■ **Stored data**:
▽
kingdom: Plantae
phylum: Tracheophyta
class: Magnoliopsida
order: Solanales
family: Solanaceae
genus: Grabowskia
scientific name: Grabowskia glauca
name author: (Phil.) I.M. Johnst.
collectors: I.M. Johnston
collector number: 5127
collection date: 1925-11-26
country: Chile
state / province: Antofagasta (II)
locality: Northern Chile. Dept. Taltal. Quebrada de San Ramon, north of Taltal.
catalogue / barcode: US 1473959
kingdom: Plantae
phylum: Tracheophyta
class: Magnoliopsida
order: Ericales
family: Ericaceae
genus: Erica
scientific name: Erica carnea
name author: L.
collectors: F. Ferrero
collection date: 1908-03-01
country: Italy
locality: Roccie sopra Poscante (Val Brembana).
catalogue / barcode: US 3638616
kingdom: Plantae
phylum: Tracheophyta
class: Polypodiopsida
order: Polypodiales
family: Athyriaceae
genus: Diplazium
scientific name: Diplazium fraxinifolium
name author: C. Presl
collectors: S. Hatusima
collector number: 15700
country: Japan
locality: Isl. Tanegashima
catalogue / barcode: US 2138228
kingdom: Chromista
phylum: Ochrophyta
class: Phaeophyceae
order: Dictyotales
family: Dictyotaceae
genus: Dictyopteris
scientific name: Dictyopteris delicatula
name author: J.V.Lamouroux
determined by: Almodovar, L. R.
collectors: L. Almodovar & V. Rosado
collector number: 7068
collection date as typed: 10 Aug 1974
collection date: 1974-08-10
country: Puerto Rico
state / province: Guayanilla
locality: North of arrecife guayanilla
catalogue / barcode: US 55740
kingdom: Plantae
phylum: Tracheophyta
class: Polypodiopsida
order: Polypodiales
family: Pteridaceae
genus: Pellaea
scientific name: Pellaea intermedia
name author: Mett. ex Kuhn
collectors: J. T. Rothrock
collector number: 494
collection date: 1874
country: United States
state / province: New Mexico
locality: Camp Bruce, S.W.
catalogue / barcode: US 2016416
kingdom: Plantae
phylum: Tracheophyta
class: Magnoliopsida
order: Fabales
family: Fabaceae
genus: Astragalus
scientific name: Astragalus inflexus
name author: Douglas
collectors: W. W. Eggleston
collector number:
△
■ **What the task asks**:
Rewrite the items above with each "locality" changed to "site" and nothing else altered.

■ **Full output**:
kingdom: Plantae
phylum: Tracheophyta
class: Magnoliopsida
order: Solanales
family: Solanaceae
genus: Grabowskia
scientific name: Grabowskia glauca
name author: (Phil.) I.M. Johnst.
collectors: I.M. Johnston
collector number: 5127
collection date: 1925-11-26
country: Chile
state / province: Antofagasta (II)
site: Northern Chile. Dept. Taltal. Quebrada de San Ramon, north of Taltal.
catalogue / barcode: US 1473959
kingdom: Plantae
phylum: Tracheophyta
class: Magnoliopsida
order: Ericales
family: Ericaceae
genus: Erica
scientific name: Erica carnea
name author: L.
collectors: F. Ferrero
collection date: 1908-03-01
country: Italy
site: Roccie sopra Poscante (Val Brembana).
catalogue / barcode: US 3638616
kingdom: Plantae
phylum: Tracheophyta
class: Polypodiopsida
order: Polypodiales
family: Athyriaceae
genus: Diplazium
scientific name: Diplazium fraxinifolium
name author: C. Presl
collectors: S. Hatusima
collector number: 15700
country: Japan
site: Isl. Tanegashima
catalogue / barcode: US 2138228
kingdom: Chromista
phylum: Ochrophyta
class: Phaeophyceae
order: Dictyotales
family: Dictyotaceae
genus: Dictyopteris
scientific name: Dictyopteris delicatula
name author: J.V.Lamouroux
determined by: Almodovar, L. R.
collectors: L. Almodovar & V. Rosado
collector number: 7068
collection date as typed: 10 Aug 1974
collection date: 1974-08-10
country: Puerto Rico
state / province: Guayanilla
site: North of arrecife guayanilla
catalogue / barcode: US 55740
kingdom: Plantae
phylum: Tracheophyta
class: Polypodiopsida
order: Polypodiales
family: Pteridaceae
genus: Pellaea
scientific name: Pellaea intermedia
name author: Mett. ex Kuhn
collectors: J. T. Rothrock
collector number: 494
collection date: 1874
country: United States
state / province: New Mexico
site: Camp Bruce, S.W.
catalogue / barcode: US 2016416
kingdom: Plantae
phylum: Tracheophyta
class: Magnoliopsida
order: Fabales
family: Fabaceae
genus: Astragalus
scientific name: Astragalus inflexus
name author: Douglas
collectors: W. W. Eggleston
collector number:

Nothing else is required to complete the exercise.